In the quoted case, and those therein cited, it was held that the crime of receiving stolen goods, as defined by section 496 of the Penal Code, is distinct from that of larceny as defined by sections 484 and 487 of that code. Although the precise point here presented has not to our knowledge been decided *135 in this state, it has been held in other jurisdictions that one charged under separate counts with larceny and with having received the same property after it was stolen cannot be convicted of both offenses. In Tobin v. People, 104 Ill. 565, the defendant was charged with robbery, larceny, and receiving stolen goods, and the jury found him "guilty, in manner and form as charged in the indictment." In reversing the judgments based upon such verdict, it was said:

"It is an inconsistency that where there is but a single transaction involved, as the proof shows to have been here, the same person could have been guilty of both of the offenses of robbery and of having received goods obtained by robbery, knowing them to have been so obtained. The objection is not from the joinder of counts, — they are well enough joined. (Bennett v.People, 96 Ill. 602; Lyons v. People, 68 Ill. 271; Hiner v. People, 34 Ill. 297.) The difficulty is brought into the case by the evidence. The three offenses charged in the indictment are not comprised in robbery. Larceny might be embraced in it, but it is otherwise with receiving property obtained by robbery. This imports a distinct and subsequent transaction, and involving another person, the receiver receiving the property from some other person who had previously obtained it by robbery." To the same effect is Commonwealth v.Haskins, 128 Mass. 60, wherein the court said: "It is certain that the defendants could not be guilty upon both counts, because in law the guilty receiver of stolen goods cannot himself be the thief; nor can the thief be guilty of a crime of receiving stolen goods which he himself had stolen."

[2] We therefore hold in this instance that as far as count one is concerned, since the petitioner was charged with the crime of grand theft, and was acquitted of that offense, the verdict and judgment which apparently were founded solely upon evidence of having received stolen property, were void, since the petitioner was not charged with the offense last mentioned.

In the oral argument it was suggested by the district attorney that receiving stolen property might be regarded as an offense necessarily included within that charged in the second count of the information and defined by section 146 of the Motor Vehicle Act. This contention cannot be *136 upheld for the same reason, that is, the first-named offense is not included in grand larceny or grand theft.
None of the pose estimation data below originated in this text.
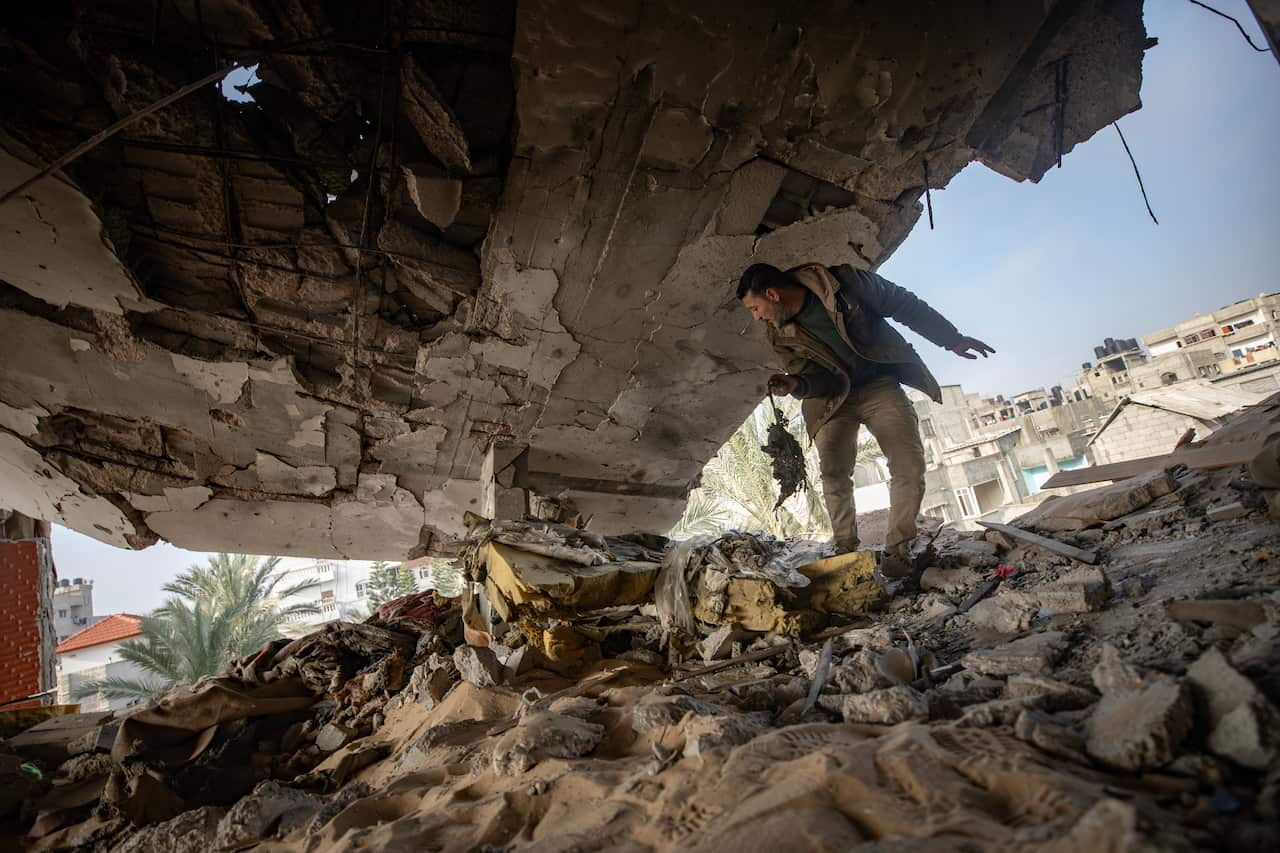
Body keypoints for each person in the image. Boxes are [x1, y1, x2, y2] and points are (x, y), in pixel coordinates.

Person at [737, 262, 994, 575]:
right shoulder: (778, 333)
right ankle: (845, 551)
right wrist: (797, 385)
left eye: (755, 307)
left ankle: (898, 554)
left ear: (772, 294)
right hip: (831, 400)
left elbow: (904, 304)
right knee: (833, 473)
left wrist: (951, 339)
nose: (756, 317)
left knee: (909, 465)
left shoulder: (845, 284)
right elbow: (814, 378)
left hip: (878, 385)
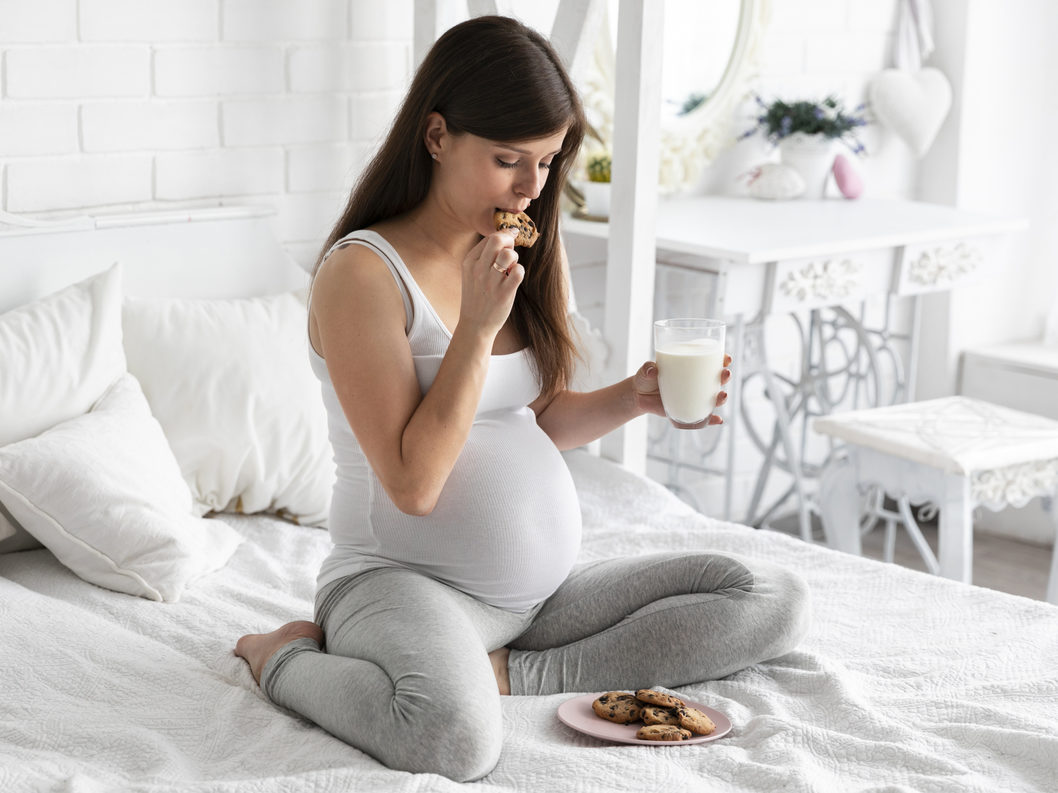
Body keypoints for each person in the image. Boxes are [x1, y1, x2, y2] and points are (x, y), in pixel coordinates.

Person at [235, 15, 809, 782]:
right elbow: (413, 483)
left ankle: (506, 671)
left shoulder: (519, 250)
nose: (531, 188)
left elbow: (534, 415)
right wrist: (474, 328)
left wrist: (636, 398)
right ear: (436, 136)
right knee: (453, 740)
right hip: (399, 582)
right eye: (508, 159)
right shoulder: (363, 276)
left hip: (537, 601)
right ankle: (281, 655)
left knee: (770, 594)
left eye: (546, 161)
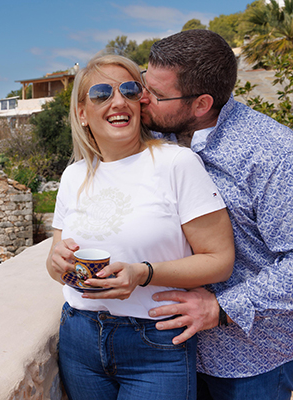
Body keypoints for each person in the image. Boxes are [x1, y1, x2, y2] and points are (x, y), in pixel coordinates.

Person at [46, 54, 235, 400]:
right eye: (102, 93)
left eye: (130, 90)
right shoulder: (73, 175)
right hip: (79, 337)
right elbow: (55, 260)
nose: (118, 101)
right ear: (82, 113)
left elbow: (220, 260)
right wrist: (57, 263)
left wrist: (142, 273)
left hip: (155, 341)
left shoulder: (176, 163)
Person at [140, 29, 293, 400]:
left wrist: (221, 308)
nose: (143, 99)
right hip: (171, 355)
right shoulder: (162, 134)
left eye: (157, 95)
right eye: (144, 83)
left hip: (250, 361)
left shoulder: (273, 154)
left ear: (201, 104)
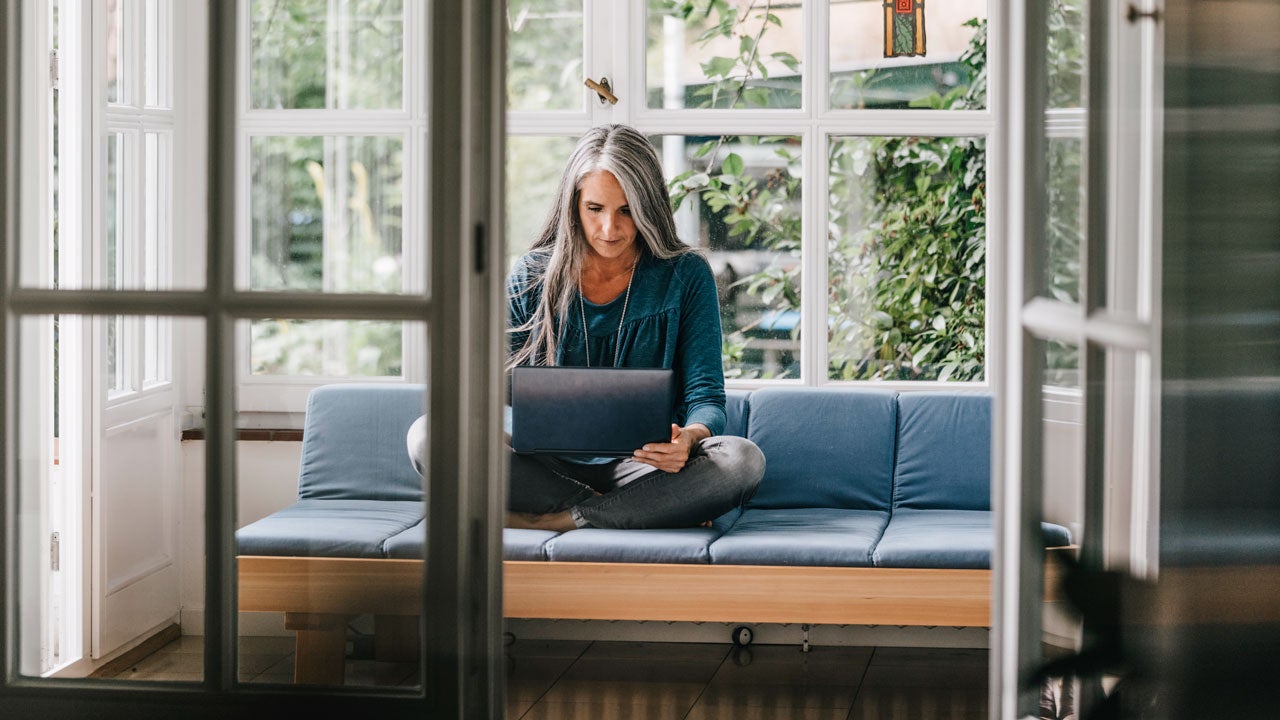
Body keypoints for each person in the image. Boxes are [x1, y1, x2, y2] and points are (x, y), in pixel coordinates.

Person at [408, 123, 764, 531]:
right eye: (595, 209)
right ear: (573, 204)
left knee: (742, 460)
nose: (610, 229)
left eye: (627, 210)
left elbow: (707, 397)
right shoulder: (531, 275)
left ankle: (563, 519)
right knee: (428, 435)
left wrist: (690, 437)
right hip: (544, 470)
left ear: (649, 206)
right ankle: (632, 510)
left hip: (644, 468)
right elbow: (495, 395)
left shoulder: (686, 275)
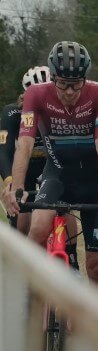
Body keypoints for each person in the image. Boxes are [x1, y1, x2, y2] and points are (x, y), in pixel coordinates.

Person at [3, 42, 98, 290]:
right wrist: (16, 186)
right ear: (53, 77)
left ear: (85, 78)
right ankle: (32, 300)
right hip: (57, 174)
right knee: (36, 230)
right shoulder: (36, 94)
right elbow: (24, 145)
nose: (69, 91)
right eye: (63, 83)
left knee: (97, 267)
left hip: (92, 180)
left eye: (76, 83)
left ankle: (95, 327)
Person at [1, 66, 52, 233]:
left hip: (50, 168)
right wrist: (10, 181)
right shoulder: (12, 113)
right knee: (22, 225)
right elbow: (4, 149)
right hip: (25, 169)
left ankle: (70, 256)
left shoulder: (61, 111)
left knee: (63, 211)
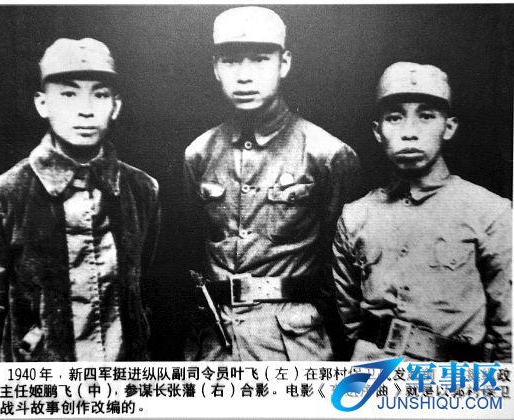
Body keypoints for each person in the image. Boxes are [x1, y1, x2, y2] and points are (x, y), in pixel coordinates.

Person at [183, 6, 361, 361]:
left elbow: (341, 267)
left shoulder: (327, 154)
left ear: (285, 63)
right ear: (216, 68)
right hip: (215, 340)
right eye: (231, 61)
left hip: (292, 342)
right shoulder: (198, 154)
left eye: (261, 60)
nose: (244, 76)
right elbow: (191, 247)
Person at [0, 38, 160, 362]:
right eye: (69, 94)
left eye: (100, 94)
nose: (86, 110)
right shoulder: (2, 197)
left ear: (116, 106)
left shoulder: (142, 190)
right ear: (42, 104)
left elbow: (147, 291)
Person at [332, 61, 512, 361]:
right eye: (394, 118)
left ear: (449, 127)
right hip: (372, 373)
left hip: (452, 378)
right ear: (377, 131)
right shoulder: (355, 217)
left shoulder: (491, 213)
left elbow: (509, 328)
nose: (409, 132)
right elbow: (348, 316)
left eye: (426, 117)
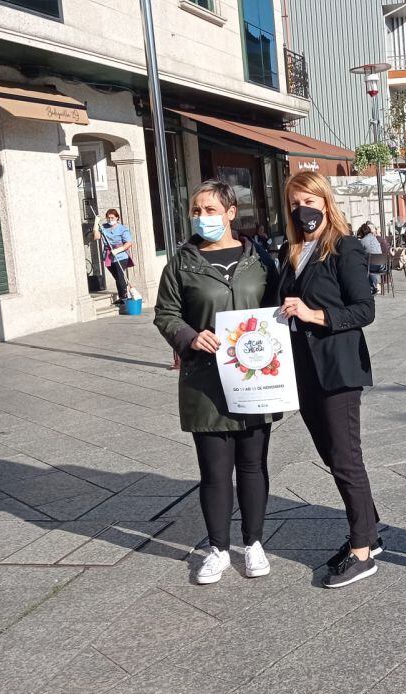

The provision of the Motor Vehicle Act mentioned concerns only the wrongful "taking" of motor vehicles.

From the face of the record we conclude that the verdict was a nullity, and the court was plainly without jurisdiction to sentence the accused. Under such circumstances he should not be required to languish in jail pending an appeal, and this court possessing, as it does, undoubted authority to release him upon a writ of habeas corpus, it is a proper case for the relief prayed.

The writ is granted, and the petitioner is discharged from custody.

Works, P.J., and Thompson, J., concurred.